#### Information shown
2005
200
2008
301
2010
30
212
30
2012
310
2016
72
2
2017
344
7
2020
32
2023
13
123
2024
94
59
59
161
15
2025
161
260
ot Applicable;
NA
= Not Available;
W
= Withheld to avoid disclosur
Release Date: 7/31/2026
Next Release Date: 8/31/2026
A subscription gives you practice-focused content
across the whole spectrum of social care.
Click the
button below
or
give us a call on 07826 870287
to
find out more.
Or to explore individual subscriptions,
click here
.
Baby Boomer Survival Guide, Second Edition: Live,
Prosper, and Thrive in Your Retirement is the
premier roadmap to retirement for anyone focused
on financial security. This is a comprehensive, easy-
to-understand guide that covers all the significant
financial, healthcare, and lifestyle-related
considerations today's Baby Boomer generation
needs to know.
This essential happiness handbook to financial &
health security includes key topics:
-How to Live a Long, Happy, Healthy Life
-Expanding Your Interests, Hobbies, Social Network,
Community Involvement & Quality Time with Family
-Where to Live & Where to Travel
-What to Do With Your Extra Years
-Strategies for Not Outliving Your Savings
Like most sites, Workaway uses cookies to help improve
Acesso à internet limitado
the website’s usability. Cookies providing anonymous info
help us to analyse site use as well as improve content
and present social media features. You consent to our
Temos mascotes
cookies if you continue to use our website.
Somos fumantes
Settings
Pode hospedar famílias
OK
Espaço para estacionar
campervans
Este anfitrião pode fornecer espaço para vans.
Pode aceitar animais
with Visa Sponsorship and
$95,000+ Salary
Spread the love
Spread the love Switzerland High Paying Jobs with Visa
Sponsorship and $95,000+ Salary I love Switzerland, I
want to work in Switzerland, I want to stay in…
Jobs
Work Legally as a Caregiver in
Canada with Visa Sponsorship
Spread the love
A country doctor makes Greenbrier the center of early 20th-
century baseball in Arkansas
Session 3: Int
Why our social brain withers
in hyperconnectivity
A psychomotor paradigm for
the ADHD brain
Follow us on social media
########
What to produce: Transcribe exactly, and only, the lines from the opening line of the records through the line containing "the website’s usability.".

Written solution:
2005
200
2008
301
2010
30
212
30
2012
310
2016
72
2
2017
344
7
2020
32
2023
13
123
2024
94
59
59
161
15
2025
161
260
ot Applicable;
NA
= Not Available;
W
= Withheld to avoid disclosur
Release Date: 7/31/2026
Next Release Date: 8/31/2026
A subscription gives you practice-focused content
across the whole spectrum of social care.
Click the
button below
or
give us a call on 07826 870287
to
find out more.
Or to explore individual subscriptions,
click here
.
Baby Boomer Survival Guide, Second Edition: Live,
Prosper, and Thrive in Your Retirement is the
premier roadmap to retirement for anyone focused
on financial security. This is a comprehensive, easy-
to-understand guide that covers all the significant
financial, healthcare, and lifestyle-related
considerations today's Baby Boomer generation
needs to know.
This essential happiness handbook to financial &
health security includes key topics:
-How to Live a Long, Happy, Healthy Life
-Expanding Your Interests, Hobbies, Social Network,
Community Involvement & Quality Time with Family
-Where to Live & Where to Travel
-What to Do With Your Extra Years
-Strategies for Not Outliving Your Savings
Like most sites, Workaway uses cookies to help improve
Acesso à internet limitado
the website’s usability. Cookies providing anonymous info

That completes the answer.